Thursday, February 21, 2008

Lunar eclipse

Did you see last night's total lunar eclipse? It was a lot of fun. The total eclipse phase started in our area at around 7:11pm, a very convenient time to watch it with our kids. I got home from work a little before that, bundled everyone into the car, and drove to the north end of Shoreline Park for a clear view of the sky. We've been having rain lately, so there was a good chance that our view would be obscured by clouds. Fortunately, the clouds cooperated, and we saw the eclipsed moon quite clearly in the sky!

I was a little concerned that during the total eclipse we wouldn't see the moon at all (in which case how would I convince my kids that anything was actually happening...:-). But that's not what happens: you could clearly see a faint, reddish light on the moon. Why can you see the moon during a total eclipse? Wikipedia has the answer:

The Moon does not completely disappear as it passes through the umbra because of the refraction of sunlight by the Earth's atmosphere into the shadow cone; if the Earth had no atmosphere, the Moon would be completely dark during an eclipse.

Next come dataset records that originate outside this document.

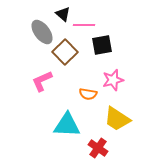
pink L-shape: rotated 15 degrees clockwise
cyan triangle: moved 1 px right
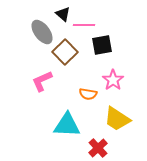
pink star: rotated 20 degrees counterclockwise
red cross: rotated 12 degrees clockwise
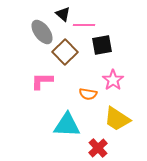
pink L-shape: rotated 25 degrees clockwise
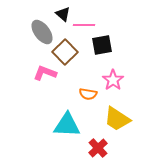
pink L-shape: moved 3 px right, 8 px up; rotated 20 degrees clockwise
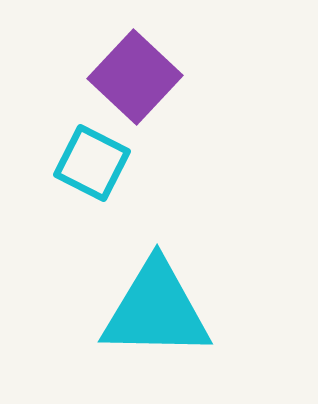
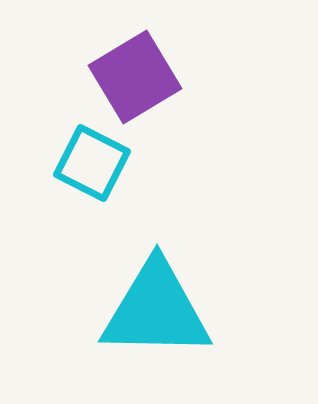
purple square: rotated 16 degrees clockwise
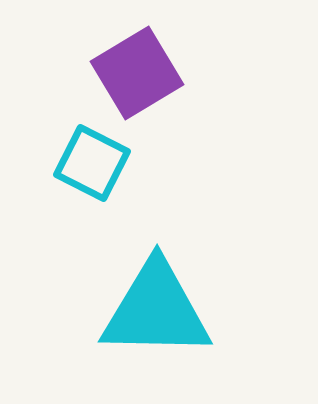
purple square: moved 2 px right, 4 px up
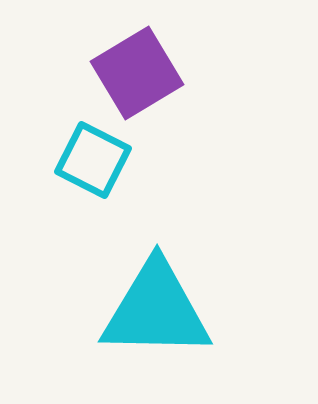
cyan square: moved 1 px right, 3 px up
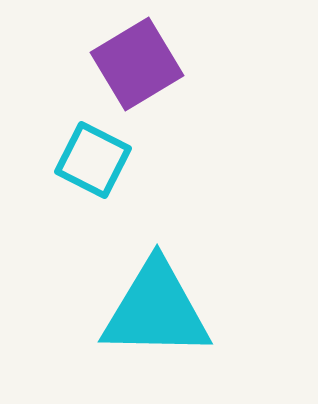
purple square: moved 9 px up
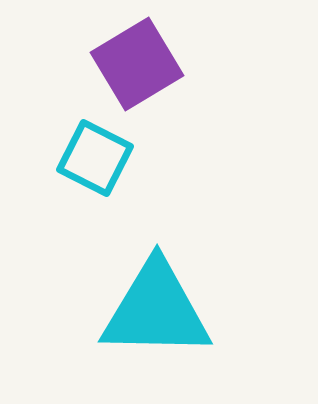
cyan square: moved 2 px right, 2 px up
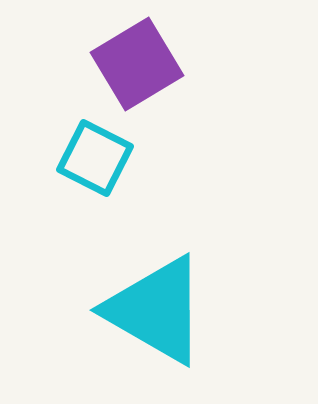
cyan triangle: rotated 29 degrees clockwise
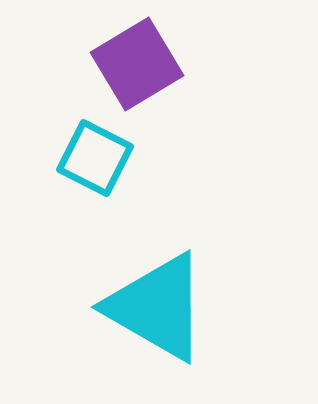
cyan triangle: moved 1 px right, 3 px up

And why does the Moon appear reddish during the eclipse?

The red colouring arises because sunlight reaching the Moon must pass through a long and dense layer of the Earth's atmosphere, where it is scattered. Shorter wavelengths are more likely to be scattered by the small particles, and so by the time the light has passed through the atmosphere, the longer wavelengths dominate. This resulting light we perceive as red.

I took my camera along to take a photograph of the eclipse. Unfortunately, I failed. Even though I figured out the setting to keep the shutter open for as long as I wanted, and even though I had a small tripod to stabilize the camera, I was unable to force the camera to actually take a photograph, i.e., the shutter didn't actually open...:-( Not sure what I was doing wrong. But I have two friends in my office who are master photographers (check out some of Simon's amazing photographs)! I'm sure they'll educate me on what I did wrong.